Oil field exploration in extreme areas represents additional requirements to drilling fluid performance and hydraulic models for well control. In general, there is little knowledge about the drilling fluid properties at high pressure, high temperature (HPHT) conditions, and kick models are based on extrapolation of fluid properties from moderate pressures and temperatures. In order to verify the validity of extrapolation to downhole HPHT conditions, increased knowledge about the rheology of drilling fluids under these conditions is required. In this work we have experimentally determined the effect of gas absorption on saturation pressure, density and viscosity at temperatures up to 200°C and 1000 bar. Results have been used to validate computational predictions.
We have developed an experimental setup for studying the effects of natural gas dissolved in petroleum fluids under conditions appropriate for drilling operations. The equipment comprises a sample cylinder in which drilling fluid and gas initially can be mixed at exact mass fractions, and the saturation pressure can be determined at the desired temperature. The gas loaded drilling fluid is transferred to a rheometer with a 1000 bar pressure cell and to a high pressure densitometer for viscosity and density measurements, respectively. Density predictions based on well-known models using commercial software have been compared with the experimentally determined fluid densities.

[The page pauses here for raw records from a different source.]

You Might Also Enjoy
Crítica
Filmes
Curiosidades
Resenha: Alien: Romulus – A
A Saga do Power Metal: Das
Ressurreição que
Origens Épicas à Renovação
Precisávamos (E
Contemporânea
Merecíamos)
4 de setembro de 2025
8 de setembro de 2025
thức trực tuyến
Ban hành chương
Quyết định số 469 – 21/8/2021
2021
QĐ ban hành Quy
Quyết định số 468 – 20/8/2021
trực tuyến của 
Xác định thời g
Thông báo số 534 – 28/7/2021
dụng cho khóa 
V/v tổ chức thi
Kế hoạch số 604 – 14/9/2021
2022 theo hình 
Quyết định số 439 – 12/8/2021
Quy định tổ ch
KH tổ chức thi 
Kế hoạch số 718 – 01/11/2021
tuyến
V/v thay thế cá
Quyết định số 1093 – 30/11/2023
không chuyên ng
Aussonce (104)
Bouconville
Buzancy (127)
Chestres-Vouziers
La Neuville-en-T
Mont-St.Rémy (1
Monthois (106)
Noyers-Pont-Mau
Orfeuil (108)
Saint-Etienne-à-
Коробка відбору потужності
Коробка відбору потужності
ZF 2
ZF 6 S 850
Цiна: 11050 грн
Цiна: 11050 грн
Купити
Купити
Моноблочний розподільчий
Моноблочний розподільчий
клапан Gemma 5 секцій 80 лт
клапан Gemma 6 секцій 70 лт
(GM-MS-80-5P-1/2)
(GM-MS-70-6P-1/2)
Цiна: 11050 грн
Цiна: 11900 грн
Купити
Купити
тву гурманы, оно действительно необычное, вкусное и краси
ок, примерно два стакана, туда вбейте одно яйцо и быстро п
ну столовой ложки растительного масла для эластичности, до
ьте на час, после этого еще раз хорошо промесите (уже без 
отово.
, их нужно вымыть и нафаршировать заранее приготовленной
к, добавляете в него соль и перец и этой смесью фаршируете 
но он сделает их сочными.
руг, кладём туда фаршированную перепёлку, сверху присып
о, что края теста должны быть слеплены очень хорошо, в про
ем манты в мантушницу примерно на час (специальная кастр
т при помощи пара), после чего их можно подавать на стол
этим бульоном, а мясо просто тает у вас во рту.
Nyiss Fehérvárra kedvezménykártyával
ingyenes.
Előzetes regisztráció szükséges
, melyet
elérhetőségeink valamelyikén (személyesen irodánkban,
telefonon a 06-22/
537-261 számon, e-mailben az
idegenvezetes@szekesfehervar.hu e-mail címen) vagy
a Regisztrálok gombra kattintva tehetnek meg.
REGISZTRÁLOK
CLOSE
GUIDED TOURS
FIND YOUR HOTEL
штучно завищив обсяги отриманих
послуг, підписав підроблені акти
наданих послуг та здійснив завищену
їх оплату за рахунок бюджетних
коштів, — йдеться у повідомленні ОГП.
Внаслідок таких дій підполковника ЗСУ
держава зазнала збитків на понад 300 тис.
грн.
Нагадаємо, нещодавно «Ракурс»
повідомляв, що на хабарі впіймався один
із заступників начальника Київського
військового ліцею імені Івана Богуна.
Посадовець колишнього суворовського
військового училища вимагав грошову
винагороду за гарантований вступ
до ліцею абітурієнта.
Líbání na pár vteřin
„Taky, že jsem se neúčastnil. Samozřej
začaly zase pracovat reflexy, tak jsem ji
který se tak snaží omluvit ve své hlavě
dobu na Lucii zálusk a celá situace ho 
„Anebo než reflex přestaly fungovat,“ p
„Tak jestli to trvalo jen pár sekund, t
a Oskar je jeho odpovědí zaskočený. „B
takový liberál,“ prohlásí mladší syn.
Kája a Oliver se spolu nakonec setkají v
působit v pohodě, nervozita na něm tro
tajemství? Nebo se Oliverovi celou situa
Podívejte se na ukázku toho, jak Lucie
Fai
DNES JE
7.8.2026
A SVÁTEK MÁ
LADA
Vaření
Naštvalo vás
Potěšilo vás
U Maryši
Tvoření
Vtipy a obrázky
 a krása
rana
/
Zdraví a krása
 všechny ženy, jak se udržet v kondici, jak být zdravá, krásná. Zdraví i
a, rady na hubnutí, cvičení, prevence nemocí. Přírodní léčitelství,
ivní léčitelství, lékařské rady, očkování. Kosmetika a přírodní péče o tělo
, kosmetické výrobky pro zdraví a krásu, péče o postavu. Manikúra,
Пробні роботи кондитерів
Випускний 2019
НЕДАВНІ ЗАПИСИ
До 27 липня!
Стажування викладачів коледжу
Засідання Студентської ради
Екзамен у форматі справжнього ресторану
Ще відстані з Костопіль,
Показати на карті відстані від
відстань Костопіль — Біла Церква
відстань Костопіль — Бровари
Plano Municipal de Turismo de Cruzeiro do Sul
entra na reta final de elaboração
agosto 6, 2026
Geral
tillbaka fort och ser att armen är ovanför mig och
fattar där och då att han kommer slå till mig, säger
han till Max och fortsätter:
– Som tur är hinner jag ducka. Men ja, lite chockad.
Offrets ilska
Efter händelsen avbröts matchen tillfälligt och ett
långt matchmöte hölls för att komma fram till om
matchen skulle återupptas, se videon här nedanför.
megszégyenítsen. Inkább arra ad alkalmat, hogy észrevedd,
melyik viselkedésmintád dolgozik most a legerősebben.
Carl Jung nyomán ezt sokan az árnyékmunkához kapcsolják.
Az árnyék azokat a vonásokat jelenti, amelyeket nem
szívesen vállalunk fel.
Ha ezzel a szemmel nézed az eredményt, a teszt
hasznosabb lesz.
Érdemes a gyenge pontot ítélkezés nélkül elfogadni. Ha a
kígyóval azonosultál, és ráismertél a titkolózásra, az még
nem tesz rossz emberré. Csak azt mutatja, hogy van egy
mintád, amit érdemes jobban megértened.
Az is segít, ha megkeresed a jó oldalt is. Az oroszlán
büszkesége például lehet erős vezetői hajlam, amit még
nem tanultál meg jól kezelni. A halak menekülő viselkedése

In this study we provide accurate measurements of methane solubility in two oil-based drilling fluids (OBDF), which both have the same composition except for the type of base oil. One is based on a refined normal mineral oil and the other is based on a linear paraffin. For various CH4/OBDF combinations, density and viscosity are measured at pressures and temperatures ranging from standard conditions to HPHT. The two OBDFs reveal similar flow behaviour, but the one based on a linear paraffin oil has a stronger gel structure and a stronger shear-thinning effect. This fluid is also able to absorb more gas at lower pressure than the fluid with a normal mineral oil. It is shown that the experimental results form an important basis for tuning the software model to fit thermodynamic properties of gas loaded drilling fluid at HPHT conditions.
Well operation safety is the main concern at any oil field. Efficient and safe well operations depend on proper knowledge about the behaviour of gas influx in petroleum fluids and the impact of relevant temperature and pressure changes in the well. A major weakness in current models of kick detection is the lack of experimentally verified data for fluid properties at HPHT conditions. Drilling fluids are commonly analysed according to international standards, describing atmospheric conditions and only a few selected temperatures. The data from this study will be analysed and used to validate extrapolations used in computational models. Improved understanding of the two phase gas-drilling fluid flow in the well allows better prediction of gas absorption and improved operational safety.